_Texto apresentado_
★ ★ ★

No entanto, Netto afirmou que para entender o Congresso da Virada obrigatoriamente é necessário entender o contexto sócio-político em que predominava a Ditadura Militar brasileira. Ele fez uma análise de todo o período do regime autoritário brasileiro e, paralelamente, das lutas dos trabalhadores.

Sobre o Congresso da Virada, Netto reafirmou sua importância e legado histórico. "A profissão sempre esteve no cenário político. Sua história, desde 1936, explicita sua dimensão política e partidária", afirmou.

Também ressaltou que "a categoria foi uma das últimas a bater de frente com a ditadura. Em 1978, ano em que a crise do regime militar estava aberta, não há sequer menção da ditadura nos eventos das entidades da categoria", criticou. Para ele, o principal fator desta demora foi à dificuldade do Serviço Social em enfrentar não o regime ditatorial, "mas o próprio conservadorismo da profissão". Netto fez questão de ressaltar ao final de sua palestra seu respeito àquele histórico CBAS, destacando a ousadia da categoria em enfrentar seu próprio conservadorismo e se inserir na luta de classes, ao lado dos trabalhadores dos movimentos sociais.

Já Marilda Iamamoto fez uma análise da profissão no Brasil e na América Latina. Além disso, destacou a importância do projeto ético-político como referência para as entidades de representação da categoria. "É inédita a nossa construção de entidades políticas em tempos de indiferença, de dramas coletivos", disse. Ela traçou um histórico de eventos em mais de quatro décadas apontando a evolução desse projeto. "Construímos um projeto que se expressou na regulamentação da profissão, no Código de Ética nas diretrizes curriculares. Ou seja: que assume valores", afirmou Iamamoto.

Ela também fez questão de ressaltar que o projeto ético-político é tensionado a partir do momento quem que o(a) assistente social se reconhece como trabalhador(a) assalariado(a) e está inserido na lua de classes.

Ao final, fez um balanço desse projeto: "avançamos no nosso reconhecimento como trabalhadores(as) assalariados(as) e na atitude crítica por melhores de condição de trabalho e  de qualidade do exercício profissional".

★ ★ ★

_Dados de entrada_
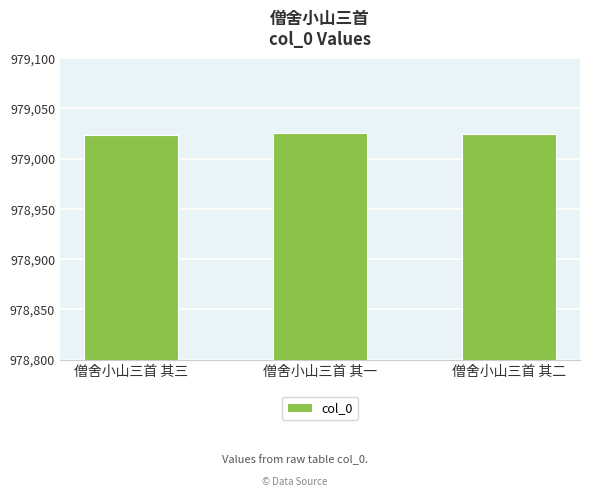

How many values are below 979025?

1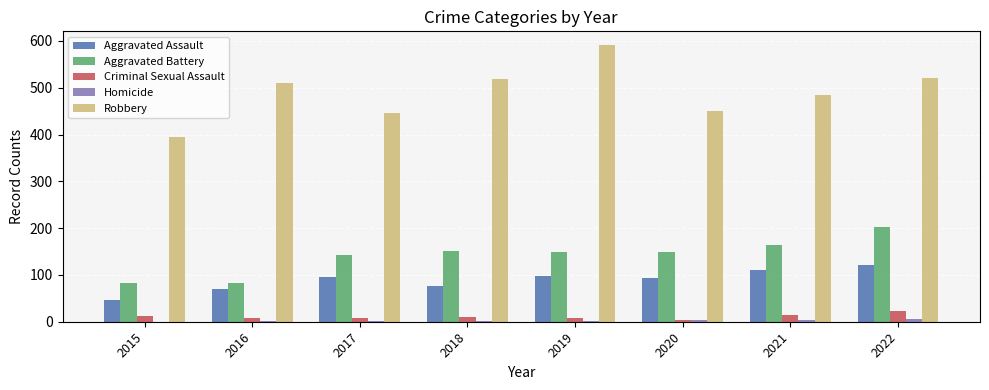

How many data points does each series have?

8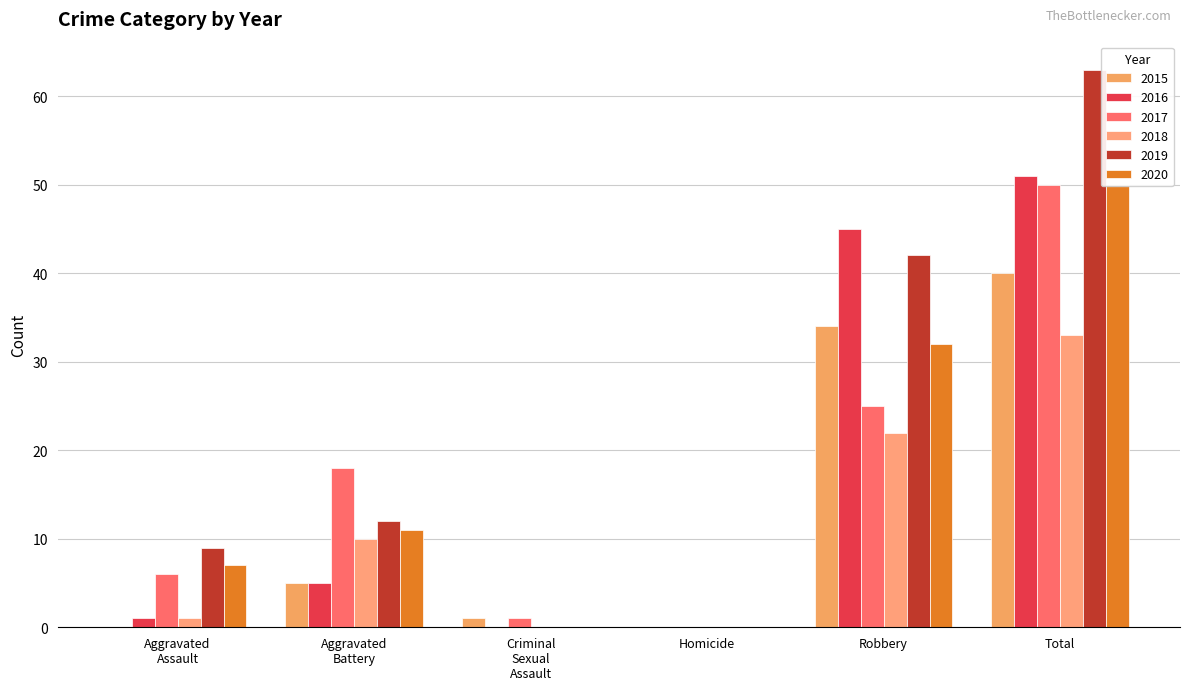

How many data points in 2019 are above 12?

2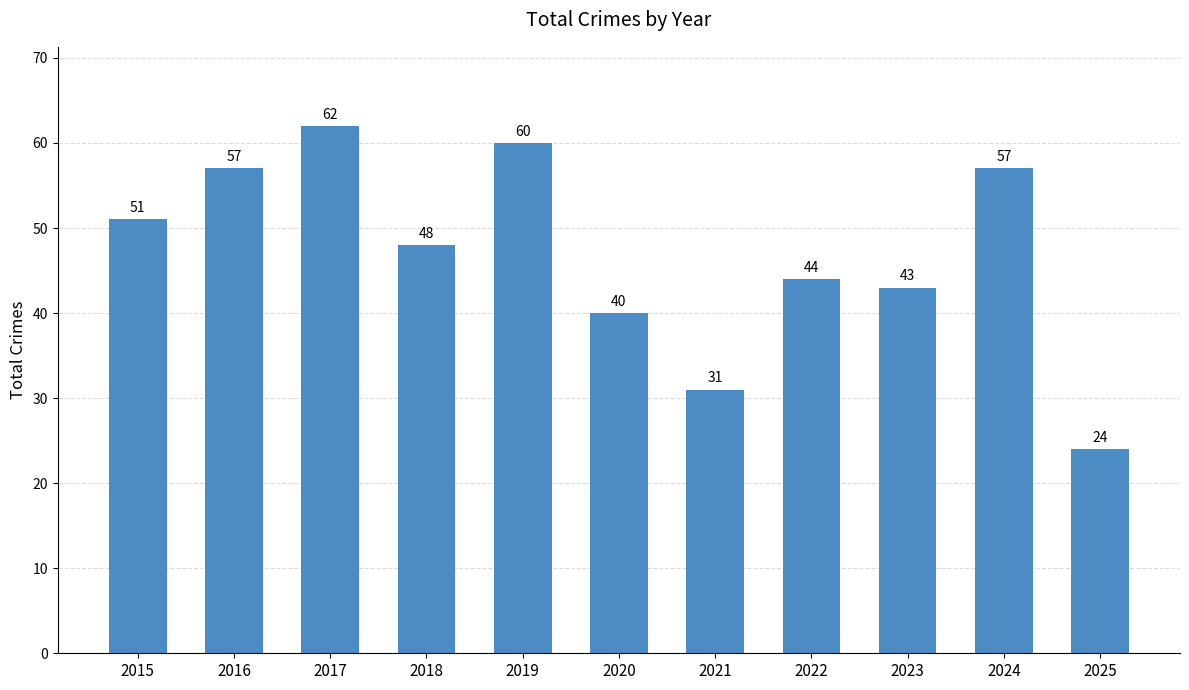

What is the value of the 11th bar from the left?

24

★ ★ ★

Dê seguimento ao texto sobre o Congresso da Virada e escreva o trecho que viria logo depois da última frase.

_Resultado da tarefa_
Desafios do projeto ético-político

No segundo dia de evento, na parte da manhã, Maria Carmelita Yazbek, Lucia Barroco, Sara Granemann e Ana Elisabete Mota ficaram com a responsabilidade de segurar o debate sobre os desafios para o projeto ético-político profissional do Serviço Social.

Yazbek afirmou que nesses tempos de globalização, que acontece sem qualquer ética ou controle e que solapa as bases da vida social da sociedade, o Serviço Social enfrenta uma enorme pressão conservadora, que busca esvaziar o discurso político da profissão e sua potência crítica. "Na virada dos anos 90, instaurou-se no mundo capitalista uma sociabilidade cuja matriz central era tanto o discurso liberal da iniciativa dos indivíduos quanto a desregulamentação e o desmanche que davam bases materiais a esses novos tempos. O estado tornou-se um refém do poder econômico das multinacionais produtivas e financeiras", contextualizou Yasbek.

Ela afirmou também que o exercício do poder político dos(as) assistentes sociais nos espaços de interlocução e deliberação pública exige da categoria uma contribuição ativa e qualificada. E o desafio consiste exatamente em politizar e qualificar esta participação em todos os espaços e fóruns.

Já Lúcia Barroco fez uma análise dos desafios do projeto ético-político sob a perspectiva da ética. Barroco também abordou a questão da atualização do conservadorismo, ou neoconservadorismo, que, segundo ela, "é favorecida pela precarização das condições de trabalho, da formação profissional, pela falta de preparo técnico e teórico e fragilização de uma consciência crítica e política, e que podem resultar na busca de respostas pragmáticas, na incorporação de técnicas aparamente úteis em um contexto fragmentado e imediatista". 

Sara Granemann analisou a dimensão das relações do Serviço Social com os movimentos sociais e a necessidade de se avançar nessa articulação. Fez também um balanço das lutas de classe no Brasil. "Nesse âmbito, precisamos continuar com as lutas emancipatórias do presente", ressaltou.

Para fechar os debates pela manhã, Ana Elisabete Mota falou sobre o tensionamento sofrido pelo projeto ético-político em seus 30 anos e na conjuntura atual. Ela reforçou que o projeto do Serviço Social não está em crise, mas que é perceptível o conservadorismo profissional que se coloca "por meio da cobrança da operacionalidade, da eficácia, etc".

Mota destacou também que novas determinações da profissão surgem a todo o momento, e que a categoria precisa entendê-las.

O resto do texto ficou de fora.